Hama's engineers also decided to add regenerative braking to the devices, returning power to the batteries if you coast downhill. In perfect conditions, the firm was able to squeeze 22km of travel out of a single charge, although that did require friction-free roads and plenty of downhill slopes. In the real world, the company believes that you'll get 18km out of the larger model and 15km out of its slightly smaller sibling.
The two models are almost exactly the same, with matching internals as well as the same battery and software. The only real difference is that one, the X Cruiser, comes with 10-inch air-inflated tires, while the S-Cruiser packs 6.5-inch solid wheels. The X is designed to be more of a long-distance model, while the S variant is more maneuverable for powered sports, acrobatics and general messing around. The former will retail for €599, while the latter is priced at €579, and both will be available in Europe towards the end of September. As for the US? Hama has no distribution network in the States, so it'll be up to plucky import fiends who want to test out the safety claims.
Given the popularity of self-balancing skateboards and their subsequent banning due to safety regulations, it's possible that the first safe model could corner the market.
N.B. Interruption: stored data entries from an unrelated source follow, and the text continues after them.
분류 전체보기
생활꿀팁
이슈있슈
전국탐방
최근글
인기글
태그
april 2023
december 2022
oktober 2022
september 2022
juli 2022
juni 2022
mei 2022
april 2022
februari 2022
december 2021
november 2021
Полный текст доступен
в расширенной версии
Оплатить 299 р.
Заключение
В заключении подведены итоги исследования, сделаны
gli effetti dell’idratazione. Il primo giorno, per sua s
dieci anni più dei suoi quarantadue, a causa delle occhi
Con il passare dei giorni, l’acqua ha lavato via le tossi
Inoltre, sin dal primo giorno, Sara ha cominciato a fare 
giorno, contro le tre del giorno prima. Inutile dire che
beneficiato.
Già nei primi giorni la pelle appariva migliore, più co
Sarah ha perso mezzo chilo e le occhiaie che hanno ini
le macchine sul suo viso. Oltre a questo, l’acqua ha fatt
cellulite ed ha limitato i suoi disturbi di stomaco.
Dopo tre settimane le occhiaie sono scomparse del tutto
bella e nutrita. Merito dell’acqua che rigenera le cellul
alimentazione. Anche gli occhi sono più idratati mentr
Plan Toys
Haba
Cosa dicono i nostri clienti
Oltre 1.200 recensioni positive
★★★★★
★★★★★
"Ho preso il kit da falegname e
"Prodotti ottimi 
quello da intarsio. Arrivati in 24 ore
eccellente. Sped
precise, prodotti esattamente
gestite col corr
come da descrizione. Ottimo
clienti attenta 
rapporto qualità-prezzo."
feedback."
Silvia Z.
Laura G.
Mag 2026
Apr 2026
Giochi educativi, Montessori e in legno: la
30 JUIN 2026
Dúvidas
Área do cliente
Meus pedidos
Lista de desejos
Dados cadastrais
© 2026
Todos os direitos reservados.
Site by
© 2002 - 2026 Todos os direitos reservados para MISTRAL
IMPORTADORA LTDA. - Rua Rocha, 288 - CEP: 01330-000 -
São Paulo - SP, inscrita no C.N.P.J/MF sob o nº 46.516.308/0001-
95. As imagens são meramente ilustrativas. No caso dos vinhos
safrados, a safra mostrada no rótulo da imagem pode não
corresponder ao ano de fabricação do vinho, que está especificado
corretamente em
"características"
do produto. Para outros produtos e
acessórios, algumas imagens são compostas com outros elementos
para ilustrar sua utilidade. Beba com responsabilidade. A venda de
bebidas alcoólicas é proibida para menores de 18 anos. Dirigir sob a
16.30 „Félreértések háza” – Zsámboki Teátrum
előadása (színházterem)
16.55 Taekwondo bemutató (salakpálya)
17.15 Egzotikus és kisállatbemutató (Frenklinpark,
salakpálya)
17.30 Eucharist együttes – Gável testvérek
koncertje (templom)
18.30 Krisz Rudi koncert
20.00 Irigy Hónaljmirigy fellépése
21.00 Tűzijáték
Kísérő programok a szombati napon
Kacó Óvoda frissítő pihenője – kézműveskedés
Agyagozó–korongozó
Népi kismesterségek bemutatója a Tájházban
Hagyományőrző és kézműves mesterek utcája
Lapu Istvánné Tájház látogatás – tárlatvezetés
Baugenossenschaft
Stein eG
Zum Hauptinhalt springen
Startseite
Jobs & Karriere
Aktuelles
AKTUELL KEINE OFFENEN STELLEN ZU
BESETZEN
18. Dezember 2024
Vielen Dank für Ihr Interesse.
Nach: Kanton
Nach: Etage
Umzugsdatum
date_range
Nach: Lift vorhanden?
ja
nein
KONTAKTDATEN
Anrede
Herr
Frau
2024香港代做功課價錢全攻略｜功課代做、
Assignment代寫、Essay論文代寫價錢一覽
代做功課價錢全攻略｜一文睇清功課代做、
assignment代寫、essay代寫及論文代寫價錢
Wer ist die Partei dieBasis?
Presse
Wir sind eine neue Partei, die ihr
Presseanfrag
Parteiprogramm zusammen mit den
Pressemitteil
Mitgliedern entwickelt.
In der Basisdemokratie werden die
Then again, now that the devices have a reputation for being a fire risk, it may be hard to win over cynical buyers — wary parents who have heard the stories and don't want to burn their own homes down. It's a concern for Bobinger, who knows he has a lot of negative stereotypes to overcome if this product is going to be a success. He hopes, however, that as a German-made product, the trust that people put in BMW and Audi will trickle down to Hama as well.